Hooroo, where's the poo?
ALAN Cooper specialises in ancient DNA. When he came to Australia in 2005 to be director of the University of Adelaide's Australian Centre for Ancient DNA, he was keen to find and analyse the droppings of the country's megafauna, creatures such as giant marsupial diprotodon and the giant short-faced kangaroo, which became extinct more than 45,000 years ago.
ALAN Cooper specialises in ancient DNA. When he came to Australia in 2005 to be director of the University of Adelaide's Australian Centre for Ancient DNA, he was keen to find and analyse the droppings of the country's megafauna, creatures such as giant marsupial diprotodon and the giant short-faced kangaroo, which became extinct more than 45,000 years ago.
So far he has had no luck and, although he is learning to live with it, Cooper is also intrigued by the absence of this dung material, called coprolite.
Things are much better in New Zealand. In December, a paper he co-wrote appeared in Quaternary Science Reviews, documenting the discovery of 1500 samples of moa faeces.

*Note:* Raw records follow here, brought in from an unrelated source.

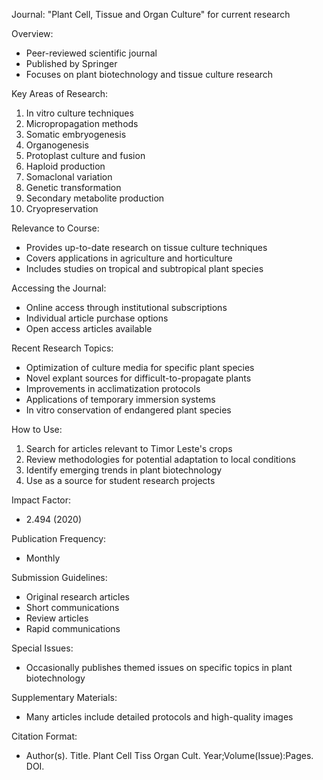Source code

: Journal: "Plant Cell, Tissue and Organ Culture" for current research

Overview:
- Peer-reviewed scientific journal
- Published by Springer
- Focuses on plant biotechnology and tissue culture research

Key Areas of Research:
1. In vitro culture techniques
2. Micropropagation methods
3. Somatic embryogenesis
4. Organogenesis
5. Protoplast culture and fusion
6. Haploid production
7. Somaclonal variation
8. Genetic transformation
9. Secondary metabolite production
10. Cryopreservation

Relevance to Course:
- Provides up-to-date research on tissue culture techniques
- Covers applications in agriculture and horticulture
- Includes studies on tropical and subtropical plant species

Accessing the Journal:
- Online access through institutional subscriptions
- Individual article purchase options
- Open access articles available

Recent Research Topics:
- Optimization of culture media for specific plant species
- Novel explant sources for difficult-to-propagate plants
- Improvements in acclimatization protocols
- Applications of temporary immersion systems
- In vitro conservation of endangered plant species

How to Use:
1. Search for articles relevant to Timor Leste's crops
2. Review methodologies for potential adaptation to local conditions
3. Identify emerging trends in plant biotechnology
4. Use as a source for student research projects

Impact Factor:
- 2.494 (2020)

Publication Frequency:
- Monthly

Submission Guidelines:
- Original research articles
- Short communications
- Review articles
- Rapid communications

Special Issues:
- Occasionally publishes themed issues on specific topics in plant biotechnology

Supplementary Materials:
- Many articles include detailed protocols and high-quality images

Citation Format:
- Author(s). Title. Plant Cell Tiss Organ Cult. Year;Volume(Issue):Pages. DOI.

Cooper's centre performed the DNA typing for the University of Otago's Jamie Wood, who had discovered the abundant dung from the extinct bird.

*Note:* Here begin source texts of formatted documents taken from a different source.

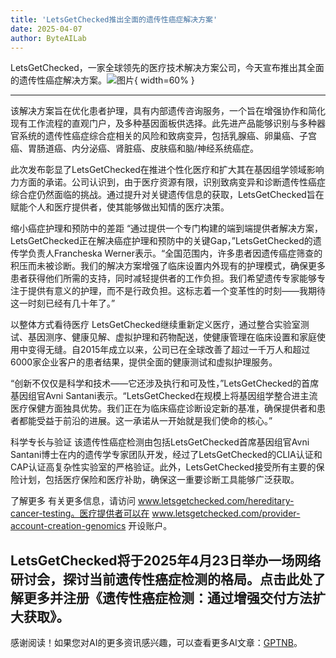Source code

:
 ```yaml
---
title: 'LetsGetChecked推出全面的遗传性癌症解决方案'
date: 2025-04-07
author: ByteAILab
---
```


LetsGetChecked，一家全球领先的医疗技术解决方案公司，今天宣布推出其全面的遗传性癌症解决方案。![图片](https://ai-techpark.com/wp-content/uploads/LetsGetChecked.jpg){ width=60% }

---
该解决方案旨在优化患者护理，具有内部遗传咨询服务，一个旨在增强协作和简化现有工作流程的直观门户，及多种基因面板供选择。此先进产品能够识别与多种器官系统的遗传性癌症综合症相关的风险和致病变异，包括乳腺癌、卵巢癌、子宫癌、胃肠道癌、内分泌癌、肾脏癌、皮肤癌和脑/神经系统癌症。

此次发布彰显了LetsGetChecked在推进个性化医疗和扩大其在基因组学领域影响力方面的承诺。公司认识到，由于医疗资源有限，识别致病变异和诊断遗传性癌症综合症仍然面临的挑战。通过提升对关键遗传信息的获取，LetsGetChecked旨在赋能个人和医疗提供者，使其能够做出知情的医疗决策。

缩小癌症护理和预防中的差距
“通过提供一个专门构建的端到端提供者解决方案，LetsGetChecked正在解决癌症护理和预防中的关键Gap，”LetsGetChecked的遗传学负责人Francheska Werner表示。“全国范围内，许多患者因遗传癌症筛查的积压而未被诊断。我们的解决方案增强了临床设置内外现有的护理模式，确保更多患者获得他们所需的支持，同时减轻提供者的工作负担。我们希望遗传专家能够专注于提供有意义的护理，而不是行政负担。这标志着一个变革性的时刻——我期待这一时刻已经有几十年了。”

以整体方式看待医疗
LetsGetChecked继续重新定义医疗，通过整合实验室测试、基因测序、健康见解、虚拟护理和药物配送，使健康管理在临床设置和家庭使用中变得无缝。自2015年成立以来，公司已在全球改善了超过一千万人和超过6000家企业客户的患者结果，提供全面的健康测试和虚拟护理服务。

“创新不仅仅是科学和技术——它还涉及执行和可及性，”LetsGetChecked的首席基因组官Avni Santani表示。“LetsGetChecked在规模上将基因组学整合进主流医疗保健方面独具优势。我们正在为临床癌症诊断设定新的基准，确保提供者和患者都能受益于前沿的进展。这一承诺从一开始就是我们使命的核心。”

科学专长与验证
该遗传性癌症检测由包括LetsGetChecked首席基因组官Avni Santani博士在内的遗传学专家团队开发，经过了LetsGetChecked的CLIA认证和CAP认证高复杂性实验室的严格验证。此外，LetsGetChecked接受所有主要的保险计划，包括医疗保险和医疗补助，确保这一重要诊断工具能够广泛获取。

了解更多
有关更多信息，请访问 www.letsgetchecked.com/hereditary-cancer-testing。医疗提供者可以在 www.letsgetchecked.com/provider-account-creation-genomics 开设账户。

LetsGetChecked将于2025年4月23日举办一场网络研讨会，探讨当前遗传性癌症检测的格局。点击此处了解更多并注册《遗传性癌症检测：通过增强交付方法扩大获取》。
---
感谢阅读！如果您对AI的更多资讯感兴趣，可以查看更多AI文章：[GPTNB](https://gptnb.com)。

"In New Zealand we often get tip-offs from hunters (who) report moa bones or finds, and we get called in to collect material," Cooper says. "And Jim Wood will meander around the outback of New Zealand looking for rocky areas with overhangs and scoop out the sheep poo and go through the dirt and very often come across coprolites.

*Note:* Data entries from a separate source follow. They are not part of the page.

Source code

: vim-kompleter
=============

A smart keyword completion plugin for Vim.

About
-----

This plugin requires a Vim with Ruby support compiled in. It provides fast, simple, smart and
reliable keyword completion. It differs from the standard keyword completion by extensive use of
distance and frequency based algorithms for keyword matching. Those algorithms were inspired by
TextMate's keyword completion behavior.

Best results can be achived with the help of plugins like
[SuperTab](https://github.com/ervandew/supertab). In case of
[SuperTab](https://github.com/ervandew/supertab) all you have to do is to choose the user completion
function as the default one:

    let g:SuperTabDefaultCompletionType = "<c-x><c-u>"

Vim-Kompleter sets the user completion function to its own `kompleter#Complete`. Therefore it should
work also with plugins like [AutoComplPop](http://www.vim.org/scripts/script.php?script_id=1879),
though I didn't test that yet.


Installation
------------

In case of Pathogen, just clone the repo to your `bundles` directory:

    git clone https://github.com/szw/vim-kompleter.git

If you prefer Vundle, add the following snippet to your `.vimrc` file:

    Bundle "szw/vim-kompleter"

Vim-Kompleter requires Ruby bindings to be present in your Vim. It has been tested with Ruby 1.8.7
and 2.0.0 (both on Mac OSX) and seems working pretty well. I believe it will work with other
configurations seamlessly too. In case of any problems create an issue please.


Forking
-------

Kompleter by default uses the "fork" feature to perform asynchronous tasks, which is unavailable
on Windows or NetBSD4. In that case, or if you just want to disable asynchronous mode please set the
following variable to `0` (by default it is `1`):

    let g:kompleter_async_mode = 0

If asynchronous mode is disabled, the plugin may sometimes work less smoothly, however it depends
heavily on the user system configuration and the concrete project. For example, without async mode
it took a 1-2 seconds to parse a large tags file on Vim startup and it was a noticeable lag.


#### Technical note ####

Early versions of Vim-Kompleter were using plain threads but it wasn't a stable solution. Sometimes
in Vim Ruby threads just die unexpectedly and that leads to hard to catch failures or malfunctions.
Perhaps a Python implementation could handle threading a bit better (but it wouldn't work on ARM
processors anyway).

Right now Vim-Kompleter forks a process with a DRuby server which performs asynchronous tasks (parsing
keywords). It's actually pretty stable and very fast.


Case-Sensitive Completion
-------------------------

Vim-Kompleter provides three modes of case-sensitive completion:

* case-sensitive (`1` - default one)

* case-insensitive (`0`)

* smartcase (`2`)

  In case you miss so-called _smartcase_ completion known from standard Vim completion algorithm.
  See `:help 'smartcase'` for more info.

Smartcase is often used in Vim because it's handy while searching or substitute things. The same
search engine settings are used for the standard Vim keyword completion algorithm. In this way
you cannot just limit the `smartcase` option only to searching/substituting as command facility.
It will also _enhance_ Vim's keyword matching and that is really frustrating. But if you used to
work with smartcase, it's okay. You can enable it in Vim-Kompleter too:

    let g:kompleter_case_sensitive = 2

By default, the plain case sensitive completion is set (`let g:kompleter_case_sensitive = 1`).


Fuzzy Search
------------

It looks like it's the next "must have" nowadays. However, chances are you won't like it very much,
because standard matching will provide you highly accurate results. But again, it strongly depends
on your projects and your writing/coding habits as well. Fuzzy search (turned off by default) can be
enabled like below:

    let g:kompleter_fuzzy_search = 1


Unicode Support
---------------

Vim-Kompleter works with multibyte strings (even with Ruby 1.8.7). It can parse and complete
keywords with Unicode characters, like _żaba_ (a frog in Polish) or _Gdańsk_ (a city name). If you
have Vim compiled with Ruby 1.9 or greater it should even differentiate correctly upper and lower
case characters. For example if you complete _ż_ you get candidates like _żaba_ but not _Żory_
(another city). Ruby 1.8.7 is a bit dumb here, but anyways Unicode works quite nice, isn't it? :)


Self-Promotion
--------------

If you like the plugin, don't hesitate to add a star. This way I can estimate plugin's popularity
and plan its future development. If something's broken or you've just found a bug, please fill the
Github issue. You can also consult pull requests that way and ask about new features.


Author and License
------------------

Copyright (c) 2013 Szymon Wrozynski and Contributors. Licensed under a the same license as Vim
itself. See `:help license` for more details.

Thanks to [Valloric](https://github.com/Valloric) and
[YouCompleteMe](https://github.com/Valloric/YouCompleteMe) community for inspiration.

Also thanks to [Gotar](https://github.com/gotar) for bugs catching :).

"The main thing is the extent of the poo. Pretty much everywhere we have looked for it, we have found it."
The coprolites yield a DNA record of interaction between the giant bird and its environment, particularly its diet. The record pre-dates human settlement; moa, unique to New Zealand, are thought to have become extinct about 1350, soon after the arrival of the Maori.
Cooper says this provides an ideal opportunity to reconstruct the origins and history of the present environment, making informed predictions about it easier.
As for the coprolite record in Australia, he says: "Our leading hypothesis at the moment is that the termites have got it all."
NZ has no termites, although North America does, which is why he is somewhat baffled at the amount of great brown sloth dung in the caves of Arizona, New Mexico and Utah.
"When I came here from Oxford to set up the centre, one of my aims was to find out where Australia's megafaunal poo was hiding out. There seems to be so little evidence of it in museums, just the occasional fossilised form, and no deposits in the field as there are in New Zealand and North America."
People in the field confirmed the absence of sightings.
"It's possible Australia is so vast that it has not yet been found," Cooper says.
"And poo is hard to recognise, especially under layers of sediment on a cave floor."
It is also possible that Australian megafauna died out so long ago the coprolites have degraded.
Cooper is eager to use Wood's proven sleuthing abilities to mount a more systematic search of likely sites in Australia, but an Australian Research Council grant application for this purpose was turned down last year.